== Task data ==

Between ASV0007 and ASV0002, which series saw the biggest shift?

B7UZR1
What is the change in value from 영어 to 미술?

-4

===
== Task data ==

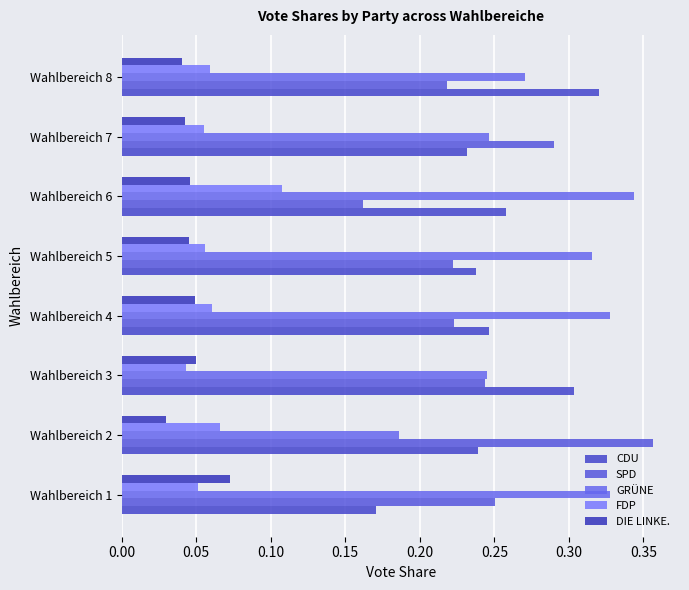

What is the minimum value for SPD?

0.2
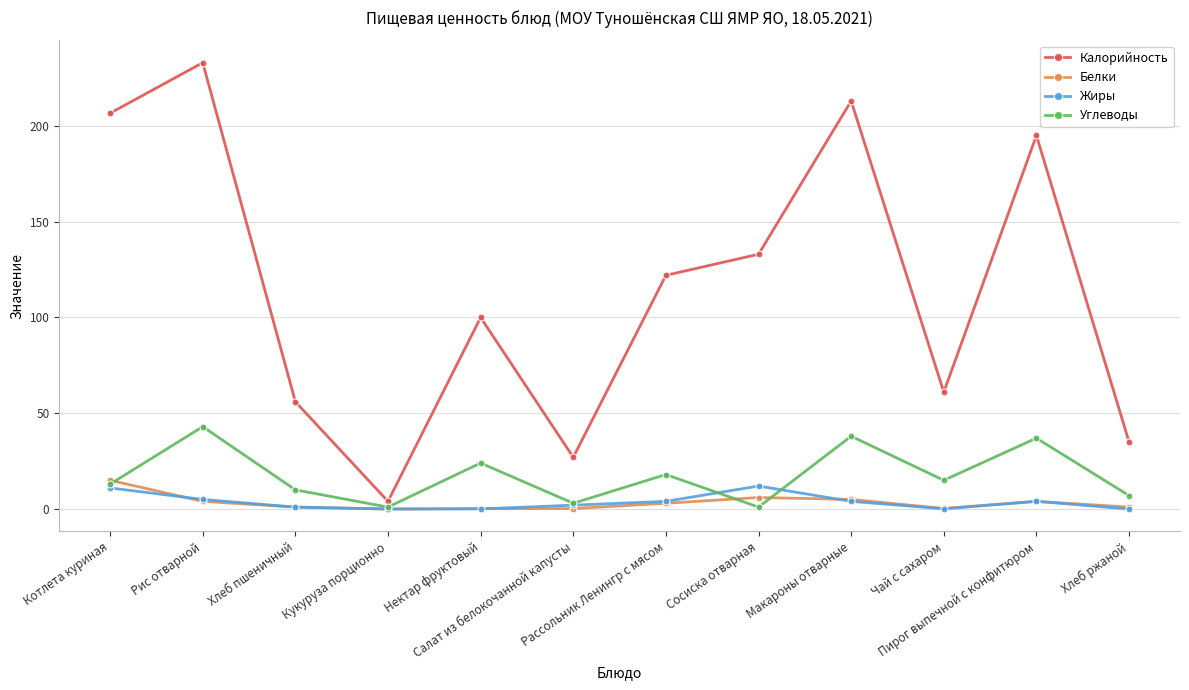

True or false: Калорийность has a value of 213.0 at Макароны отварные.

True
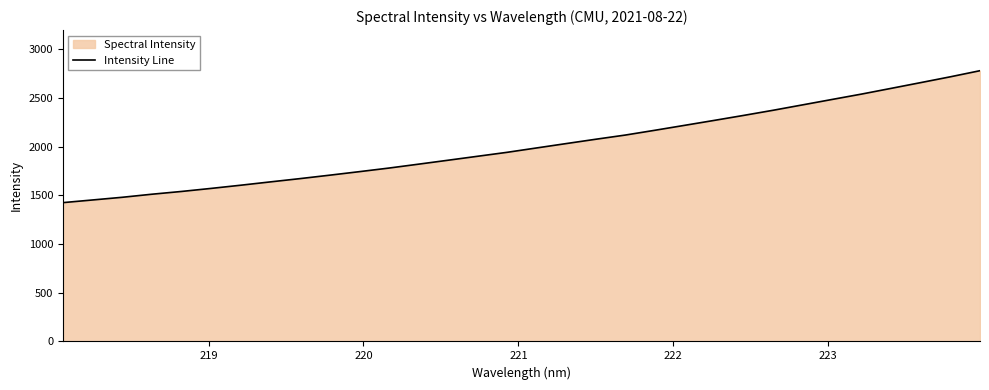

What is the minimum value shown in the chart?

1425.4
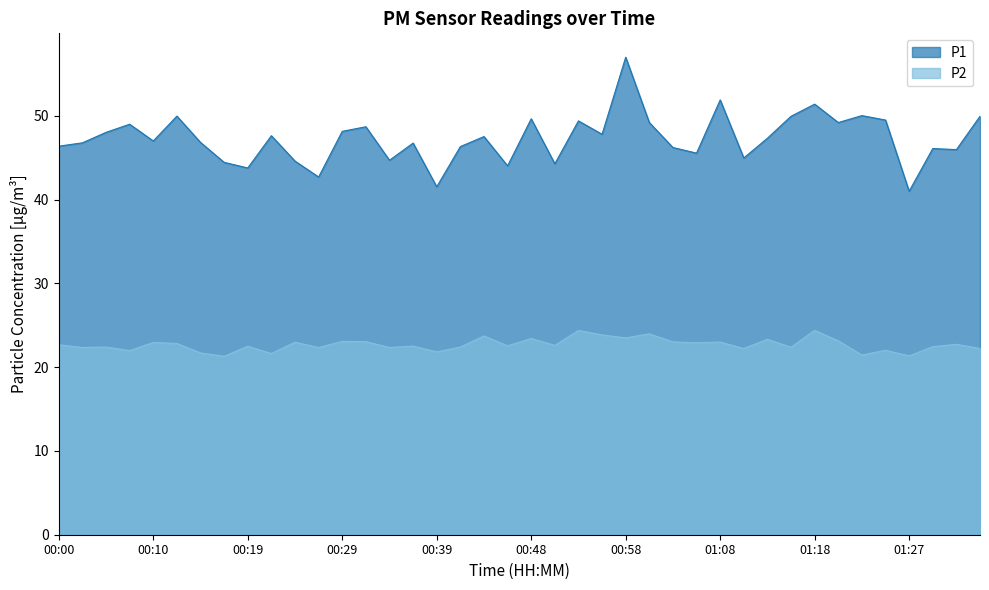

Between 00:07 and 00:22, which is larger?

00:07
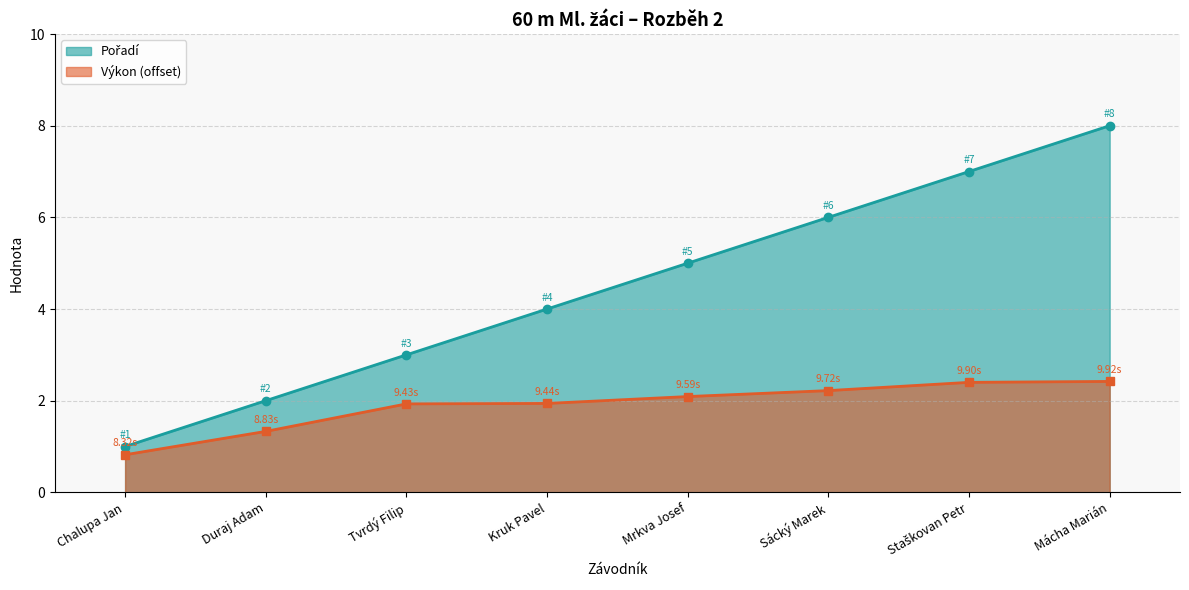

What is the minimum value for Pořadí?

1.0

===

→ **Prompt**
Count the lines in the items above that contain the string "minimum", treating uppercase and lowercase as different, and give only the number.

→ **Solved exercise**
3